The ‘elephant in the room’ that risks exposing Britain’s net zero agenda

UK’s ‘hidden’ carbon emissions fail to show the bigger picture.

It’s one of the Government’s proudest boasts. Britain, it claims, has almost halved its greenhouse gas emissions from 800m tonnes in 1990 to just 417m tonnes in 2022.

It’s a staggering decrease – a faster decline than almost any other advanced nation. And it is a fact that is used regularly by politicians to trumpet the UK’s progress.

“We’re far ahead of every other country in the world,” Rishi Sunak said in September. “We’ve had the fastest reduction in greenhouse gas emissions in the G7. Down almost 50pc since 1990. France? 22pc. The US? No change at all. China? Up by over 300pc.” The Telegraph has the story.

But can a nation whose population has grown by several million in the past two decades, with each citizen consuming more than ever, really have cut emissions by such a massive amount?

Part of the answer to that question lies in the databases of Leeds University where the UK’s official “consumption emissions” figures – the statistical elephant in the room – are compiled by a team led by Professor John Barrett.

When politicians say that emissions have fallen to 400m tonnes, they are referring to the greenhouse gases emitted within Britain’s borders, from power stations, cars, homes, offices and what’s left of industry.
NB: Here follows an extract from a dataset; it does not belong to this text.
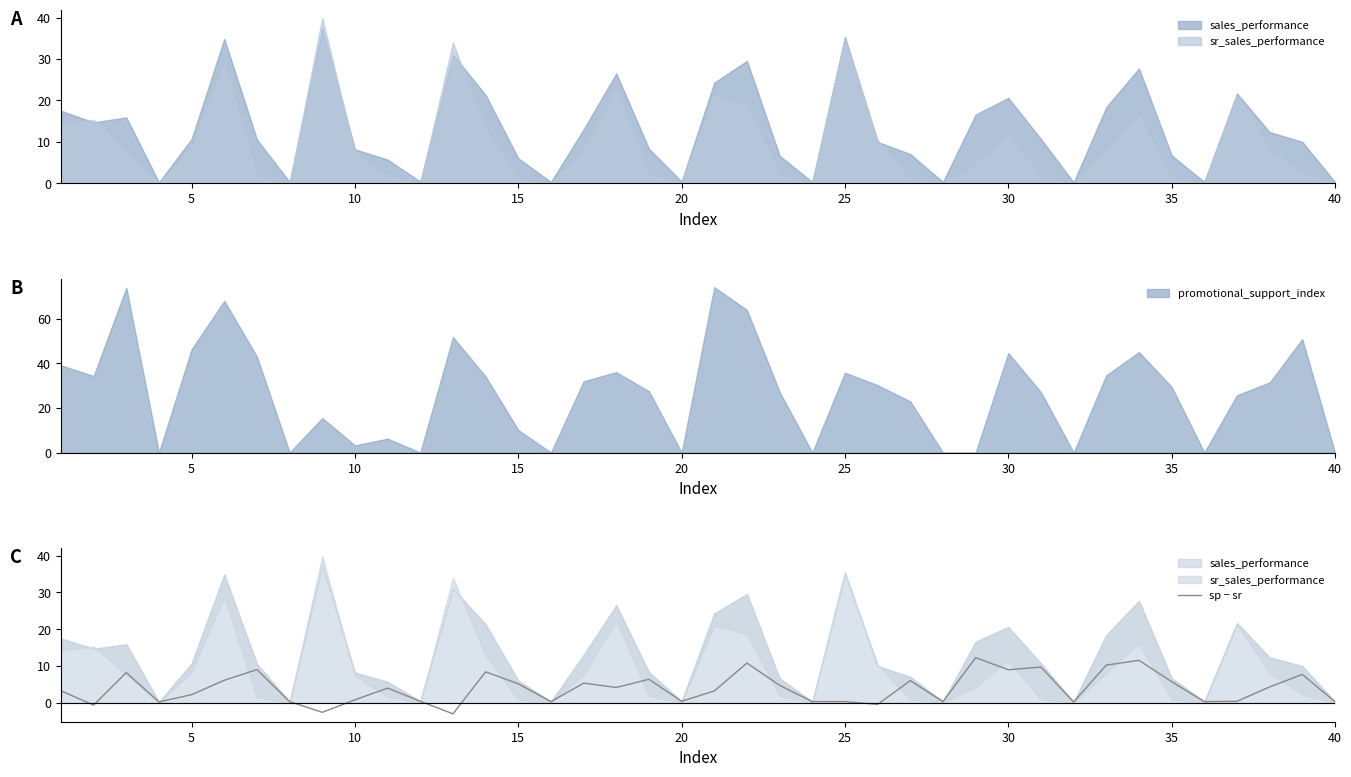

What is the lowest value of the sp − sr series?

-3.0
These are known as territorial – or production – emissions.

What they exclude is everything else, meaning all foreign-produced cars, clothes, food and every other import as well as the shipping that imports those goods into the UK, and most of the aviation fuel burned for passenger flights.

These overseas emissions used to be relatively small, but as the UK’s own industries have shrunk, they have become an ever-increasing proportion of the overall carbon footprint.
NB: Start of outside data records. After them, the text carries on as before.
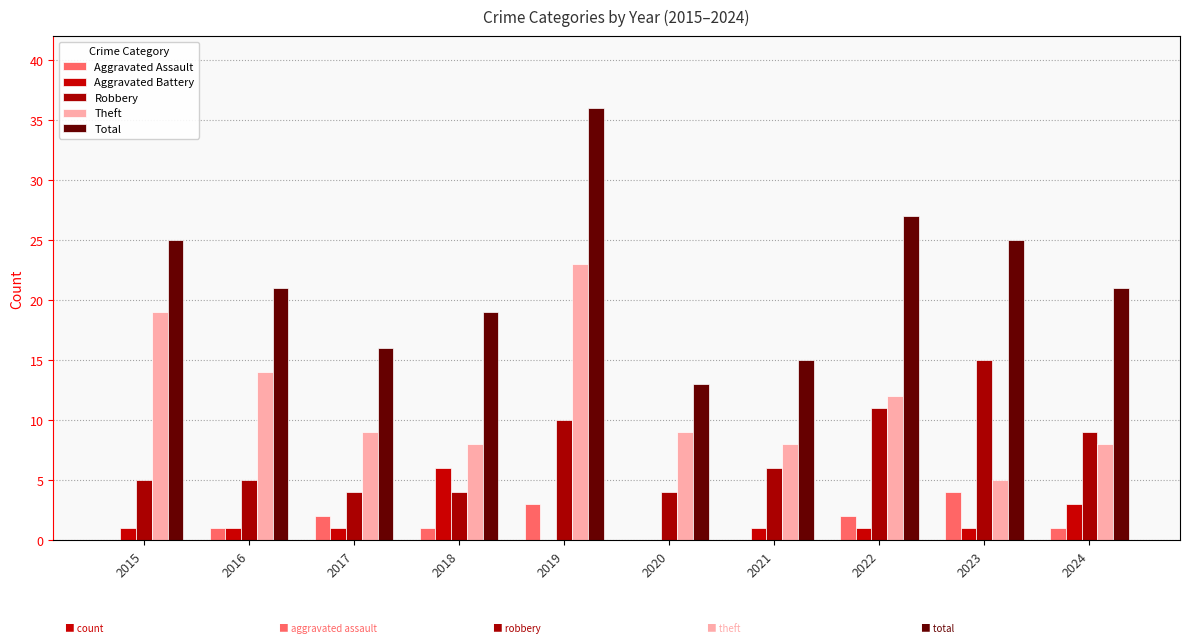

Reading left to right, what are all the values shown in this chart?

Aggravated Assault: 0	1	2	1	3	0	0	2	4	1
Aggravated Battery: 1	1	1	6	0	0	1	1	1	3
Robbery: 5	5	4	4	10	4	6	11	15	9
Theft: 19	14	9	8	23	9	8	12	5	8
Total: 25	21	16	19	36	13	15	27	25	21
In 1990, overseas emissions totalled less than 200m tonnes of CO2 emissions per year. Since then the UK’s increasing reliance on imports means overseas emissions totalled 350m to 400m tonnes.
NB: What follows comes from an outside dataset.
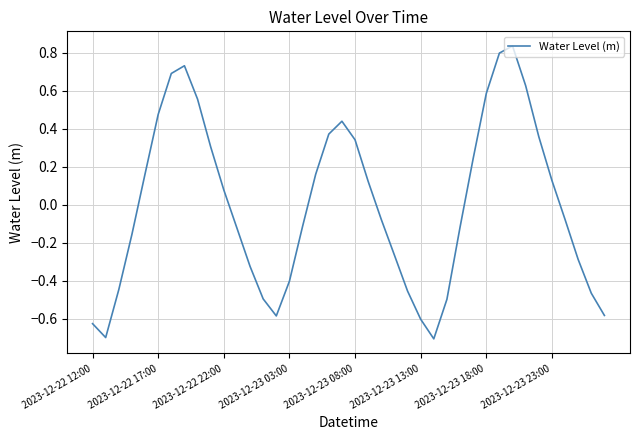

What is the difference between the maximum and second lowest values?

1.5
Last year the UK exported goods worth £393bn according to government data. However, Britain imported goods worth £581bn, resulting in an excess of £189bn. 

“Within a couple of years, greenhouse gas emissions associated with UK consumption will result in more emissions outside the UK than inside the UK,” says Leeds University’s Barrett. “Emissions embodied in imports will be more than the total territorial emissions in the UK.”

In real terms it means that, in addition to the 400m or so tonnes of CO2 pouring from Britain’s homes, vehicles and remaining smokestacks, there are another 350m to 400m tonnes being produced on the UK’s behalf but in other countries. If you add those two figures together and make an adjustment for the UK’s exports, you get Britain’s overall carbon footprint – its consumption emissions – which now total around 750m to 800m tonnes.

It is a marked fall from 1990 when the UK’s consumption emissions totalled 1bn tonnes but nowhere near the 50pc cut claimed by Mr Sunak last year. 

“We have provided the Government with the UK’s consumption-based emissions data for many years,” says Barrett. “However, it is rarely or never quoted when statements are made about emission reduction. I believe it should be. Both approaches are needed.”

Energy consumption figures give an answer as to why the UK’s own CO2 emissions have sunk so rapidly. In 2022, the country used less energy from all sources including coal, gas and renewables than in any year since 1970.